Before the snowstorm, Eddie Haile took advantage of a ‘bluebird’ day to catch this fine largemouth bass casting plugs in an Eastern Shore pond. (Courtesy photo)

The most dedicated Bay striper anglers are still fishing (catch and release) even though we are in the so-called off-season. When the Chesapeake wind and waves laid down last week, a smattering of anglers took advantage of the opportunity, mostly by jigging soft plastics baits such as Bass Kandy Delights (BKD), Bust ‘Em, and Z-Man lures. Some caught and released smaller resident fish at the mouth of the Severn River. Others found a mix of large and small rockfish under working birds around Point Lookout. Binoculars and radar can help you spot large sea birds and perhaps large stripers in the open Bay, but this is big water, so expect to run around a lot to find the action. Frigid temperatures make it essential that your craft is seaworthy and that you file a float-plan. When you find fish, try a slow and steady retrieve versus a snap-retrieve  and use 7- to 10-inch baits and 1.5-ounce and heavier jig-heads to get the lures down deep. I’ll wager that this cold snap will slow the fishing action somewhat.

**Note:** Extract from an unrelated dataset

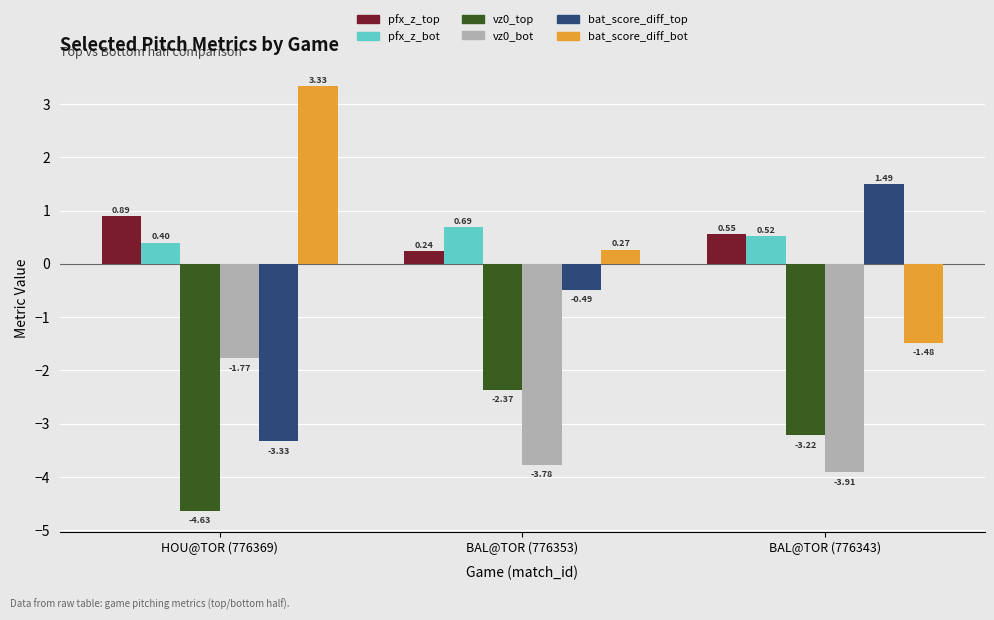

How many data points in vz0_bot are less than -3?

2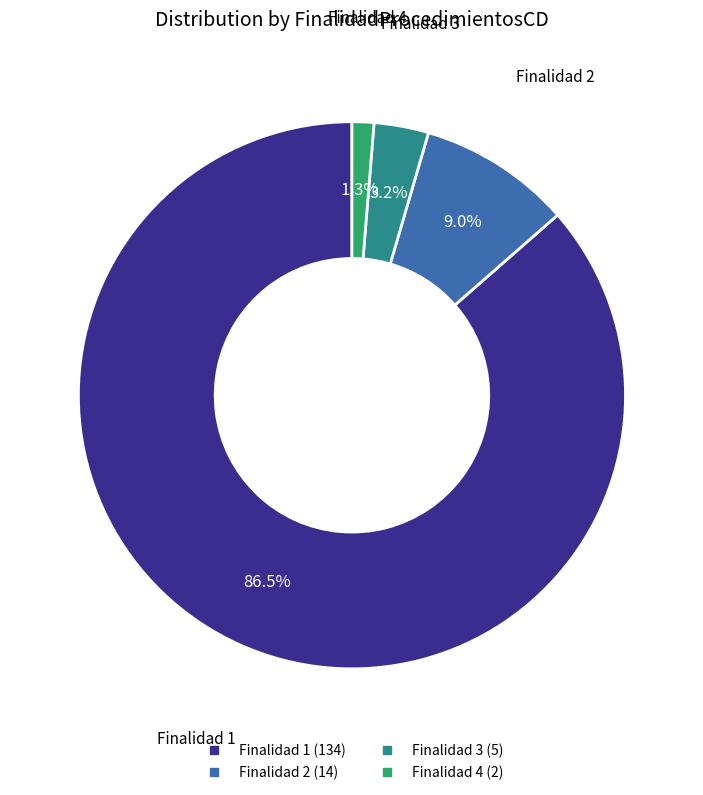

Is there a majority slice in this chart?

Yes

Having done the winter striper fishing thing for years, I now spend my cold-weather free time on creeks, ponds, reservoirs and lakes when not I’m not waterfowl hunting. Eastern Shore backwaters are holding fat black crappie, yellow perch, pickerel and the occasional largemouth bass.

There aren’t very many party-boat captains and sport fishermen running ocean trips right now, but that will change somewhat when the sea bass season opens February 1. Some Rudee Inlet boats have done fairly well on tautog and other reef/wreck species. Up the coast in Ocean City, Maryland,  Capt. Monty Hawkins on the Morning Star  reported a decent “tog” bite before the storm blew in.

The 2019 boat show seasons are off and running beginning with the 2019 Progressive Insurance Baltimore Boat Show, which runs January 24-27 at the Baltimore Convention Center. “Go Fishing Friday,” sponsored in-part by Chesapeake Bay Magazine, happens January 25 with a bunch of prizes, a virtual fishing simulator, a virtual fish-fighting tournament and informative seminars including two by yours truly at 1:30 and 5:30 covering fishing strategies for rockfish, red drum, cobia and speckled trout. Noted author Shawn Kimbro will be there at 6:30 and throughout the weekend to walk you through his proven Chesapeake light-tackle and panfish fishing techniques. Readers can score 20-percent ticket discounts online courtesy of Chesapeake Bay Magazine by using the code CBM. I Hope to see y’all there.